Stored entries
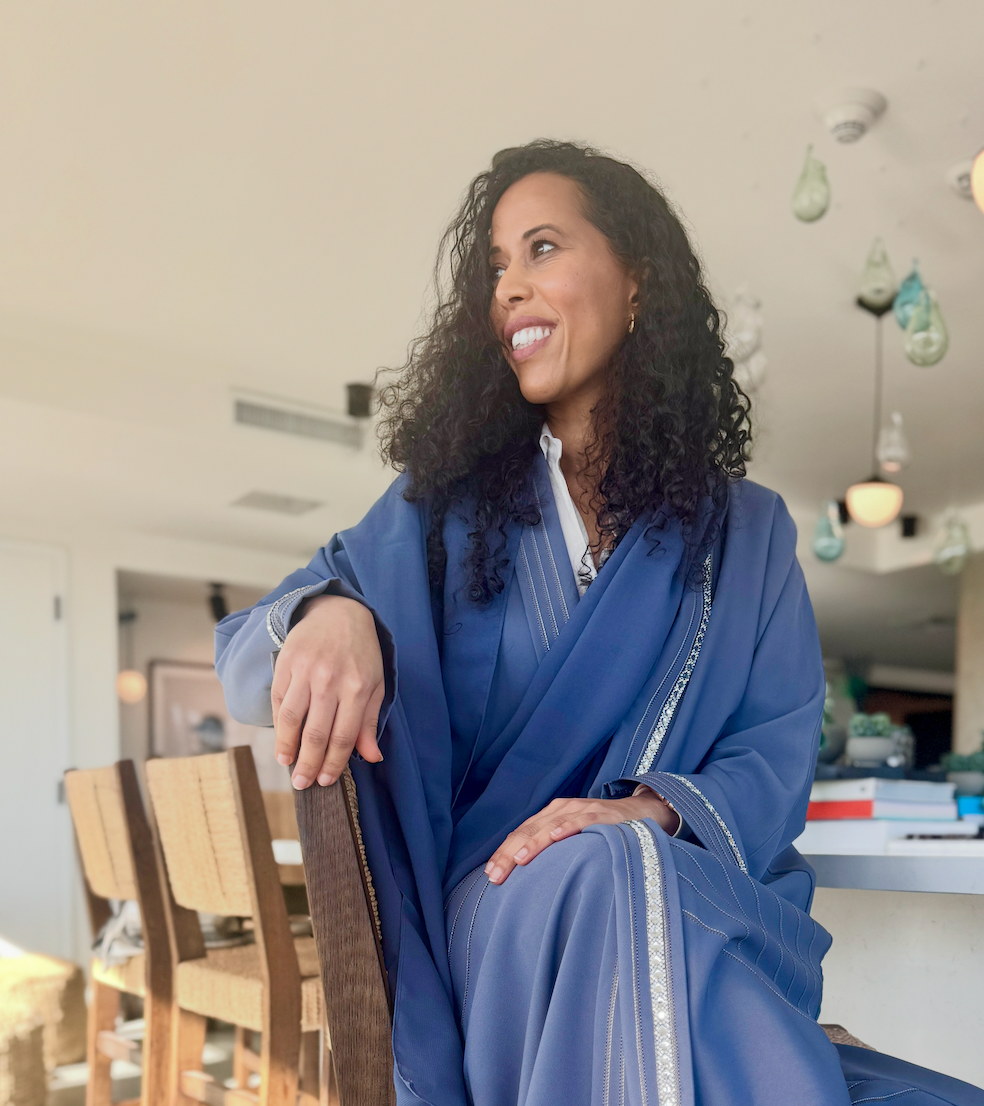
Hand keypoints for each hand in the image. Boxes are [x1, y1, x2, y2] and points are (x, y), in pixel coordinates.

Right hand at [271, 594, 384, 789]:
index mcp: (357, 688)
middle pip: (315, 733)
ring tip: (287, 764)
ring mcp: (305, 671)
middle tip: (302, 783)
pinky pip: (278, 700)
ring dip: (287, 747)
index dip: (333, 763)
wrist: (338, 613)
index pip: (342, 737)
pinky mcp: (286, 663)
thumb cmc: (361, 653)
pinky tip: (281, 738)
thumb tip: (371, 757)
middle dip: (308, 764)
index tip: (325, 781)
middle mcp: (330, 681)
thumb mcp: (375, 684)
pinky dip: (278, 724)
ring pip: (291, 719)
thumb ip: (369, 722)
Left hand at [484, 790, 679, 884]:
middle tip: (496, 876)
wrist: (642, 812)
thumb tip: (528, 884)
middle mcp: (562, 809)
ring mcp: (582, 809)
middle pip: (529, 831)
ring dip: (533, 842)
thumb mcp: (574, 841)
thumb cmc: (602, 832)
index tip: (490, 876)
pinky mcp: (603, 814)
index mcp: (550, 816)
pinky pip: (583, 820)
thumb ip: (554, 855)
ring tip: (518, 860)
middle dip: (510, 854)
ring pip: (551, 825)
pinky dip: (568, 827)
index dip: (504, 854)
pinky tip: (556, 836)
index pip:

» **YOUR ASSIGNMENT**
Please write out exactly, and only, the lines from the beginning of the entries through the line containing "pinky mcp: (286, 663)", including both and skipping all pictures.

» **ANSWER TO THIS PROBLEM**
Hand keypoints for each hand in the image. Boxes are [x1, y1, x2, y2] and points are (x, y), in pixel coordinates.

Right hand at [271, 594, 384, 789]:
index mcp: (357, 688)
middle pip: (315, 733)
ring tip: (287, 764)
ring mcp: (305, 671)
middle tip: (302, 783)
pinky pip: (278, 700)
ring dip: (287, 747)
index dip: (333, 763)
wrist: (338, 613)
index pip: (342, 737)
pinky mcp: (286, 663)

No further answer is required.